И, словно ответ на этот вопрос, в комнату вошел, зажимая правое ухо рукой, Канарейкин. Кровь тонкой струйкой стекала из-под руки на ворот форменного мундира.
– Вот угораздило! – усмехнулся Три Семерки. – Но ты, черт тебя дери, вовремя подставился!
Канарейкин глуповато улыбнулся.
– Ты-то как? – обеспокоенно взглянул Три Семерки на Яну.
– Нормально, – усмехнулась она.
Ей удалось освободить Шатапа из смертоносных объятий Джеммы. Надо признать, обошлась она с ним весьма деликатно. Руденко кивнул Самойлову. Тот подлетел к барахтавшемуся Шатапу и надел ему наручники.
– Вот так надежней будет, – довольно улыбнулся Руденко.

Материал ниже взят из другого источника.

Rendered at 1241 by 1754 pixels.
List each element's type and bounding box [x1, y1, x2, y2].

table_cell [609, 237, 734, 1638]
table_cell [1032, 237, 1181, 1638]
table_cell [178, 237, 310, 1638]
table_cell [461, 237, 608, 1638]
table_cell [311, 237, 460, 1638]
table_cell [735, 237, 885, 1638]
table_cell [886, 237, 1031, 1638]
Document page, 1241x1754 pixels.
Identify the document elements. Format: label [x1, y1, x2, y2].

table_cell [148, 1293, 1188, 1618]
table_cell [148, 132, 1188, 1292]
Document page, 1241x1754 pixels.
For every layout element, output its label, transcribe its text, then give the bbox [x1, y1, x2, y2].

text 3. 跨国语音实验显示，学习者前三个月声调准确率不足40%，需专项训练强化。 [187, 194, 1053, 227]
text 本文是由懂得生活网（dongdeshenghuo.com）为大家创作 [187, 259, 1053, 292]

Яна молча вышла из комнаты.
– Ты куда? – крикнул ей Три Семерки вдогонку.
– За перевязочным материалом, – звучным голосом ответила Яна.
Она дошла до лестницы, поднялась на второй этаж. Здесь находились две спальни. Яна распахнула шкаф, битком набитый простынями, полотенцами, платками, салфетками. Достав две простыни, вернулась в угловую комнату. Руденко помог ей смастерить из простыней бинты, и она принялась за работу. Руденко с удовлетворенным видом наблюдал за ее ловкими действиями.
– Курсы медсестер заканчивала? – улыбнулся он.
– Представь себе, – Яна перевязала ухо Самойлову.
Тот неуклюже поблагодарил ее.
– Ну вот, теперь вы – вылитый Ван-Гог, – пошутила Яна.
– Кто-кто? – напряг свои извилины Руденко.
– Художник был такой, голландец по происхождению, – лукаво улыбнулась Яна.
– Ну, знаешь, – нарочито тяжело вздохнул Руденко, – мы университетов не кончали…
– И напрасно, – Яна весело посмотрела на несколько озадаченного Три Семерки.
– Значит, Захарыч злобствует, – с тайной угрозой, сделавшись серьезным донельзя, произнес Руденко. – Ну что ж, – молодцевато выпрямился он, – я с него спесь собью! А тебе, матушка, – с шутливой нежностью посмотрел он на Яну, – придется дать показания.
– С превеликим удовольствием, – улыбнулась Яна, хотя она до смерти не любила рутины, тем более рутины милицейских протоколов.
* * *
Сидя в кабинете Руденко уже после дачи показаний, Яна дала волю своим человеческим эмоциям и впечатлениям. В протоколе она изложила все максимально сухо и официально, стараясь придерживаться безукоризненной объективности. В кабинет, окна которого на голландский манер были лишены занавесок, тихо вплывали пепельно-синие зимние сумерки. Ярко горевшее электричество больно било по глазам, но Яна вскоре привыкла к острым лучам ламп дневного света.